Legacy applications also require RM-ODP compatible interfaces to be able to interwork with the application. These interfaces could notionally be integrated into the legacy applications themselves. However, since the majority of these applications are no longer under development, a gateway application is normally required to ‘wrap’ the application and offer its functionality through a service interface. Attaching well defined service interfaces to these applications has an additional benefit: once the interface has been defined, new applications can be developed by the organisation which are then able to interwork with the existing range of legacy applications using a simple common mechanism, despite the heterogeneous networks and end-systems in use.

An alternative, and much explored, strategy for implementing collaborative applications is through the use of a common windowing system, such as X, with a multiplexer to share graphical information between hosts [Abdel-Wahab,91]. However, research has shown little positive experience of using standard applications in a collaborative context [Lauwers,90]. Moreover, using such a protocol in a mobile environment raises a number of problems [Kantarjiev,93]. For instance, users are constrained to view shared information at exactly the same level of detail, resolution, size and position on their displays (violating the premise of a configurable toolkit approach).
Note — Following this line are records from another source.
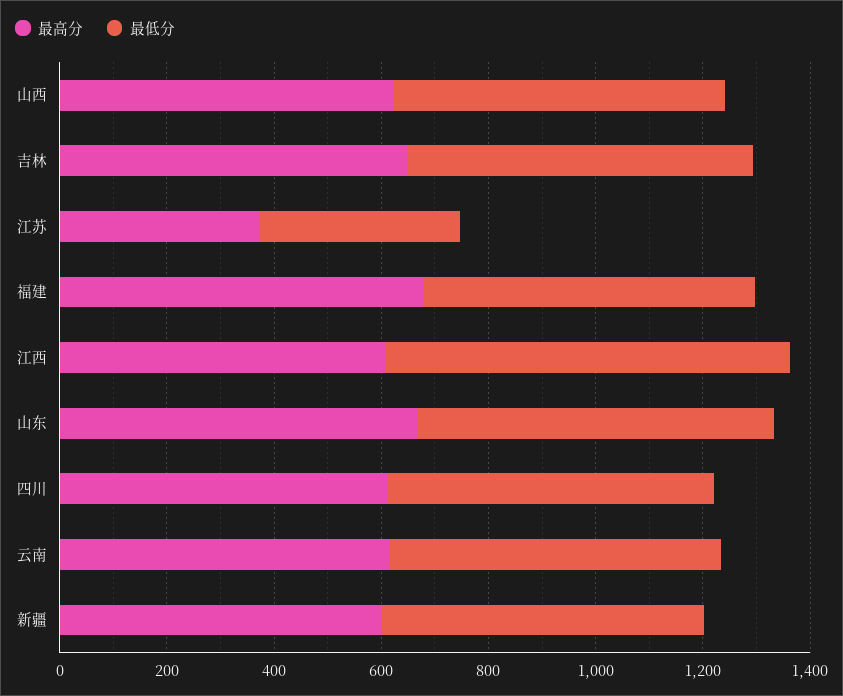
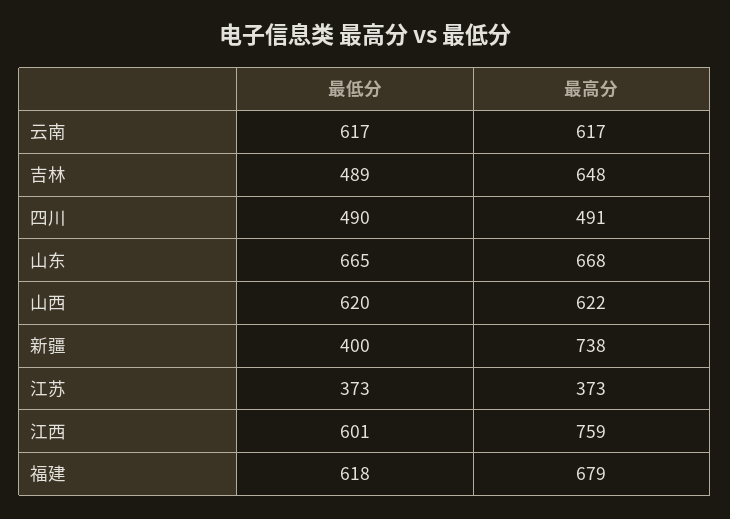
  {
    "最高分": {
      "山西": 622,
      "吉林": 648,
      "江苏": 373,
      "福建": 679,
-     "江西": 600,
+     "江西": 759,
      "山东": 668,
-     "四川": 600,
+     "四川": 491,
      "云南": 617,
-     "新疆": 600
+     "新疆": 738
    },
    "最低分": {
      "山西": 620,
-     "吉林": 650,
+     "吉林": 489,
      "江苏": 373,
      "福建": 618,
-     "江西": 750,
+     "江西": 601,
      "山东": 665,
-     "四川": 600,
+     "四川": 490,
      "云南": 617,
-     "新疆": 600
+     "新疆": 400
    }
  }

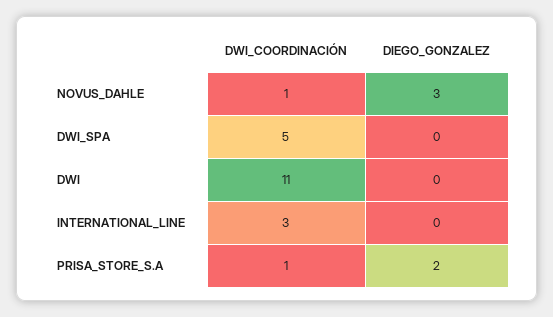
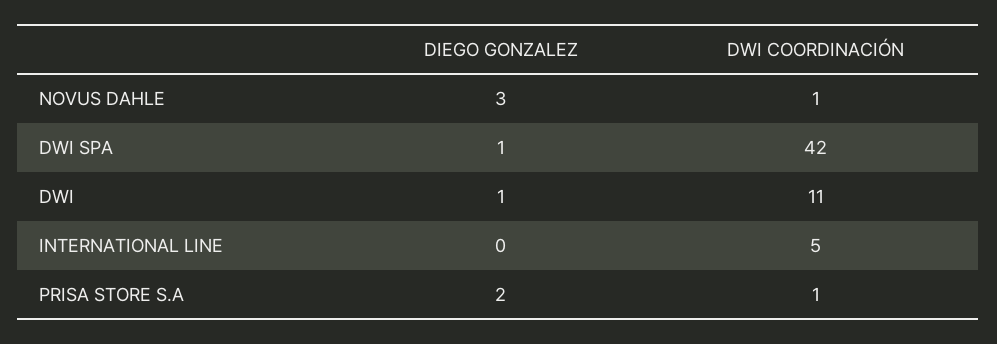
  {
    "DWI_COORDINACIÓN": {
      "NOVUS_DAHLE": 1,
-     "DWI_SPA": 5,
+     "DWI_SPA": 42,
      "DWI": 11,
-     "INTERNATIONAL_LINE": 3,
+     "INTERNATIONAL_LINE": 5,
      "PRISA_STORE_S.A": 1
    },
    "DIEGO_GONZALEZ": {
      "NOVUS_DAHLE": 3,
-     "DWI_SPA": 0,
+     "DWI_SPA": 1,
-     "DWI": 0,
+     "DWI": 1,
      "INTERNATIONAL_LINE": 0,
      "PRISA_STORE_S.A": 2
    }
  }

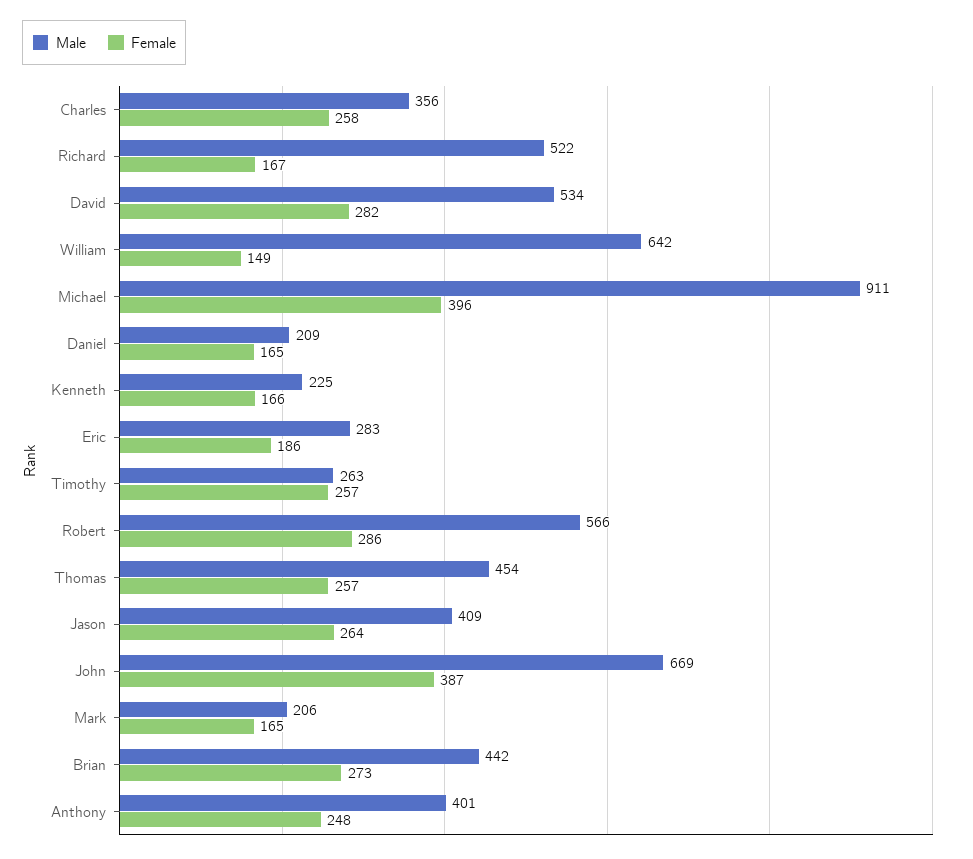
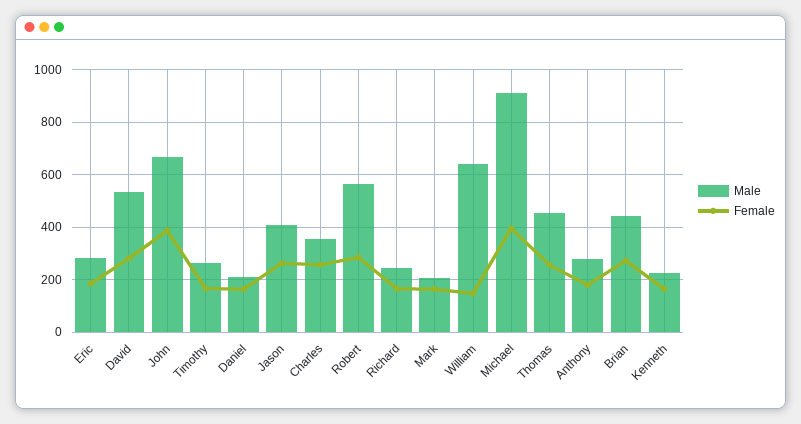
  {
    "Male": {
      "Charles": 356,
-     "Richard": 522,
+     "Richard": 250,
      "David": 534,
      "William": 642,
      "Michael": 911,
      "Daniel": 209,
      "Kenneth": 225,
      "Eric": 283,
      "Timothy": 263,
      "Robert": 566,
      "Thomas": 454,
      "Jason": 409,
      "John": 669,
      "Mark": 206,
      "Brian": 442,
-     "Anthony": 401
+     "Anthony": 275
    },
    "Female": {
      "Charles": 258,
      "Richard": 167,
      "David": 282,
      "William": 149,
      "Michael": 396,
      "Daniel": 165,
      "Kenneth": 166,
      "Eric": 186,
-     "Timothy": 257,
+     "Timothy": 175,
      "Robert": 286,
      "Thomas": 257,
      "Jason": 264,
      "John": 387,
      "Mark": 165,
      "Brian": 273,
-     "Anthony": 248
+     "Anthony": 175
    }
  }

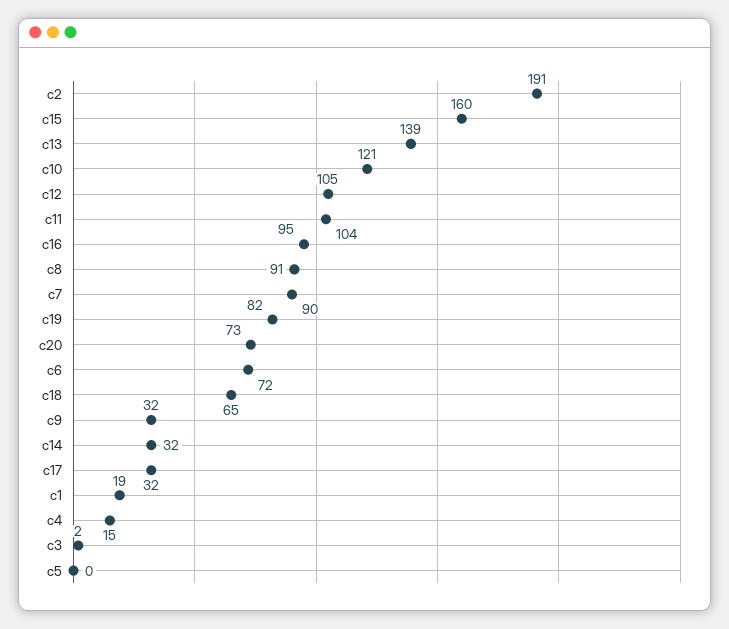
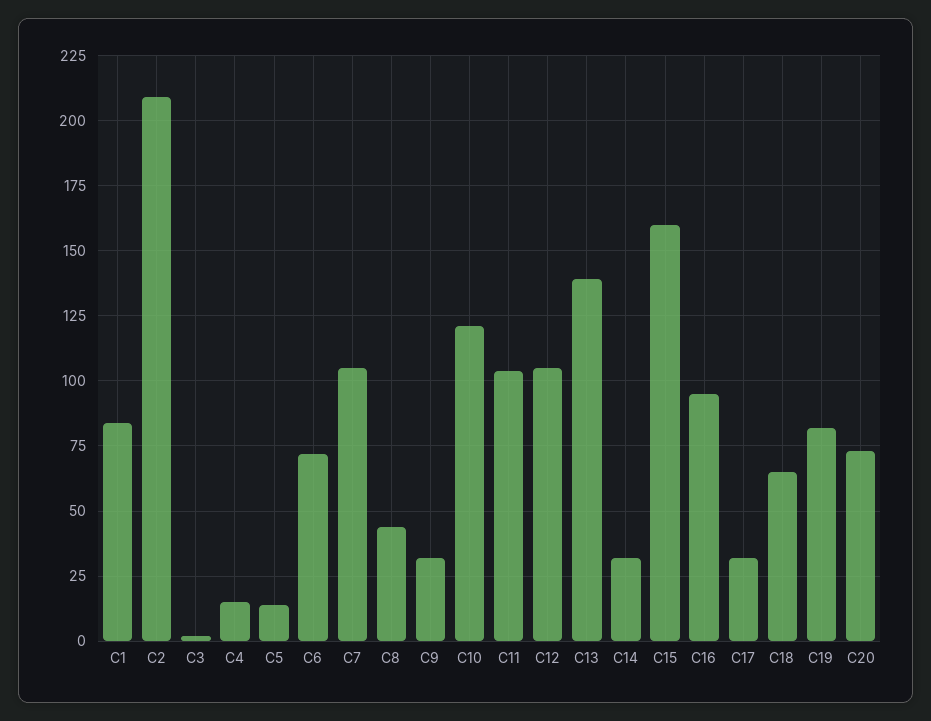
  {
-   "c2": 191,
+   "c2": 210,
    "c15": 160,
    "c13": 139,
    "c10": 121,
    "c12": 105,
    "c11": 104,
    "c16": 95,
-   "c8": 91,
+   "c8": 45,
-   "c7": 90,
+   "c7": 105,
    "c19": 82,
    "c20": 73,
    "c6": 72,
    "c18": 65,
    "c9": 32,
    "c14": 32,
    "c17": 32,
-   "c1": 19,
+   "c1": 85,
    "c4": 15,
    "c3": 2,
-   "c5": 0
+   "c5": 15
  }

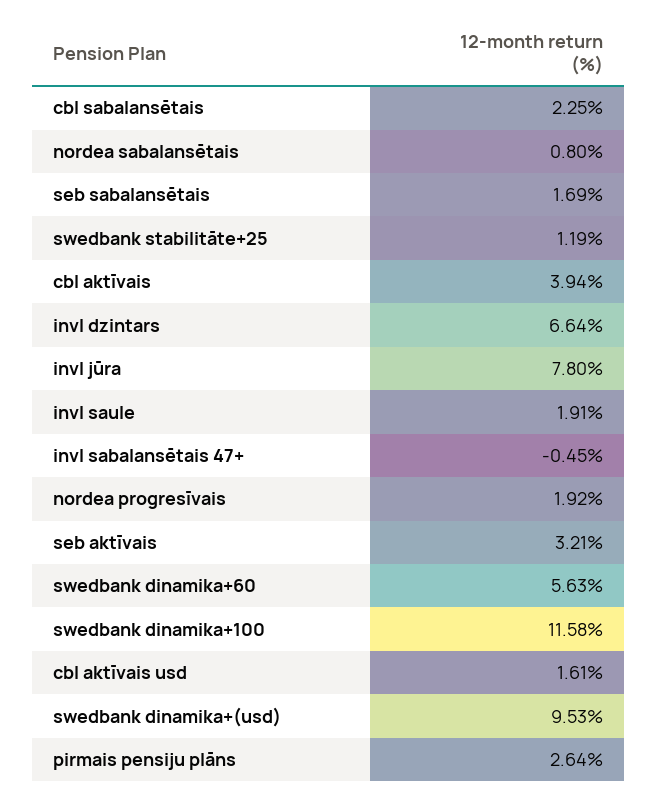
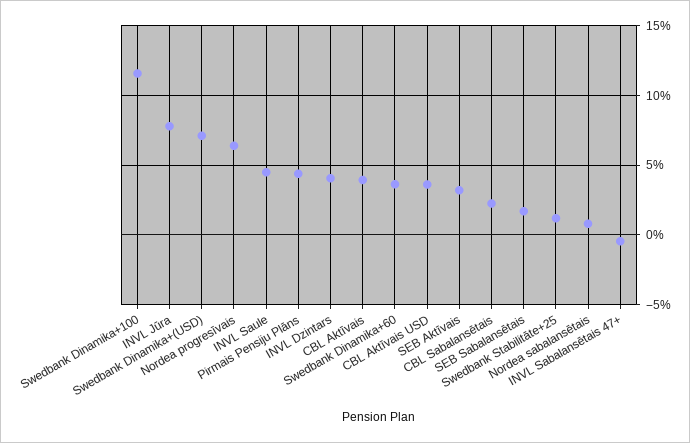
  {
    "cbl sabalansētais": 2.25,
    "nordea sabalansētais": 0.8,
    "seb sabalansētais": 1.69,
    "swedbank stabilitāte+25": 1.19,
    "cbl aktīvais": 3.94,
-   "invl dzintars": 6.64,
+   "invl dzintars": 4,
    "invl jūra": 7.8,
-   "invl saule": 1.91,
+   "invl saule": 4.5,
    "invl sabalansētais 47+": -0.45,
-   "nordea progresīvais": 1.92,
+   "nordea progresīvais": 6.5,
    "seb aktīvais": 3.21,
-   "swedbank dinamika+60": 5.63,
+   "swedbank dinamika+60": 3.5,
    "swedbank dinamika+100": 11.58,
-   "cbl aktīvais usd": 1.61,
+   "cbl aktīvais usd": 3.5,
-   "swedbank dinamika+(usd)": 9.53,
+   "swedbank dinamika+(usd)": 7,
-   "pirmais pensiju plāns": 2.64
+   "pirmais pensiju plāns": 4.5
  }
Moreover, such an approach would impair interactions between mobile field workers and office based colleagues that are using more powerful fixed workstations with larger higher resolution displays (particularly in the case of control centre staff who are required to deal with multiple field engineers simultaneously). In addition, windowing systems such as X generate a significant volume of high-rate latency sensitive protocol traffic which is poorly suited to mobile communications (although researchers are attempting to improve the performance of the X protocol over reduced capacity fixed links [Fulton,93]). Lastly, tying all hosts within the conference to a single windowing system implies firstly, that all hosts will be capable of running the system (which infers a range of hardware and software limitations) and, secondly, that the tools being used collaboratively will also run under the windowing system.